EXERCISE TASK
Write out these lines exactly, every one of them.

DATA TO PROCESS
+===+
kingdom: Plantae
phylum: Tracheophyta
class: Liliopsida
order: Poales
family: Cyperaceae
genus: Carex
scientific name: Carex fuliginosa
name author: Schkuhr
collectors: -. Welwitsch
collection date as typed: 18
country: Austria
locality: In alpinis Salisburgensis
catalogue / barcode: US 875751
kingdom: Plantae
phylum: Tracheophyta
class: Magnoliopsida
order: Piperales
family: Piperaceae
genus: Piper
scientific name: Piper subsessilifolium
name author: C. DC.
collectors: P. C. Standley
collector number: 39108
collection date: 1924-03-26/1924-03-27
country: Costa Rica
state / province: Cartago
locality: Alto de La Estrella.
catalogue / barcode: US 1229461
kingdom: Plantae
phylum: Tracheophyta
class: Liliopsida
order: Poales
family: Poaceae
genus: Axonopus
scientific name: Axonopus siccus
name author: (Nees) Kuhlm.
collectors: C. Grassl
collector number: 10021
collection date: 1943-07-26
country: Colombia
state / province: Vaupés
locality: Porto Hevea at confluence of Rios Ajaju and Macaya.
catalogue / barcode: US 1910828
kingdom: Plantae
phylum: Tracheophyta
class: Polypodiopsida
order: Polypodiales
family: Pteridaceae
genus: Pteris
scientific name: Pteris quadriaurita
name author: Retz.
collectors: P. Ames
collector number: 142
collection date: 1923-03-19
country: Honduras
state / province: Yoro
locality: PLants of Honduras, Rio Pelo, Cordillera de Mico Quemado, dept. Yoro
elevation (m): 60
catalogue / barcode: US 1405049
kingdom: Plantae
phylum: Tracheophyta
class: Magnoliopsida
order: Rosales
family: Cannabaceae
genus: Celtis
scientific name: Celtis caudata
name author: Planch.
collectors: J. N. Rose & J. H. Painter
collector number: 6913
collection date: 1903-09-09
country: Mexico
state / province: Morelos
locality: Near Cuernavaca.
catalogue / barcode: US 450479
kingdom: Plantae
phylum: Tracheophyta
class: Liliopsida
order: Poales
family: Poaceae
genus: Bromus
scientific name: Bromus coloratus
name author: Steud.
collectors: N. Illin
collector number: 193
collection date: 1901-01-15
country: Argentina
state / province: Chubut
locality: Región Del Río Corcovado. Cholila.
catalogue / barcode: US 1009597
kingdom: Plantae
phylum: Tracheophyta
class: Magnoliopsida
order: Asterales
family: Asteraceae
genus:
+===+
SOLUTION
kingdom: Plantae
phylum: Tracheophyta
class: Liliopsida
order: Poales
family: Cyperaceae
genus: Carex
scientific name: Carex fuliginosa
name author: Schkuhr
collectors: -. Welwitsch
collection date as typed: 18
country: Austria
locality: In alpinis Salisburgensis
catalogue / barcode: US 875751
kingdom: Plantae
phylum: Tracheophyta
class: Magnoliopsida
order: Piperales
family: Piperaceae
genus: Piper
scientific name: Piper subsessilifolium
name author: C. DC.
collectors: P. C. Standley
collector number: 39108
collection date: 1924-03-26/1924-03-27
country: Costa Rica
state / province: Cartago
locality: Alto de La Estrella.
catalogue / barcode: US 1229461
kingdom: Plantae
phylum: Tracheophyta
class: Liliopsida
order: Poales
family: Poaceae
genus: Axonopus
scientific name: Axonopus siccus
name author: (Nees) Kuhlm.
collectors: C. Grassl
collector number: 10021
collection date: 1943-07-26
country: Colombia
state / province: Vaupés
locality: Porto Hevea at confluence of Rios Ajaju and Macaya.
catalogue / barcode: US 1910828
kingdom: Plantae
phylum: Tracheophyta
class: Polypodiopsida
order: Polypodiales
family: Pteridaceae
genus: Pteris
scientific name: Pteris quadriaurita
name author: Retz.
collectors: P. Ames
collector number: 142
collection date: 1923-03-19
country: Honduras
state / province: Yoro
locality: PLants of Honduras, Rio Pelo, Cordillera de Mico Quemado, dept. Yoro
elevation (m): 60
catalogue / barcode: US 1405049
kingdom: Plantae
phylum: Tracheophyta
class: Magnoliopsida
order: Rosales
family: Cannabaceae
genus: Celtis
scientific name: Celtis caudata
name author: Planch.
collectors: J. N. Rose & J. H. Painter
collector number: 6913
collection date: 1903-09-09
country: Mexico
state / province: Morelos
locality: Near Cuernavaca.
catalogue / barcode: US 450479
kingdom: Plantae
phylum: Tracheophyta
class: Liliopsida
order: Poales
family: Poaceae
genus: Bromus
scientific name: Bromus coloratus
name author: Steud.
collectors: N. Illin
collector number: 193
collection date: 1901-01-15
country: Argentina
state / province: Chubut
locality: Región Del Río Corcovado. Cholila.
catalogue / barcode: US 1009597
kingdom: Plantae
phylum: Tracheophyta
class: Magnoliopsida
order: Asterales
family: Asteraceae
genus:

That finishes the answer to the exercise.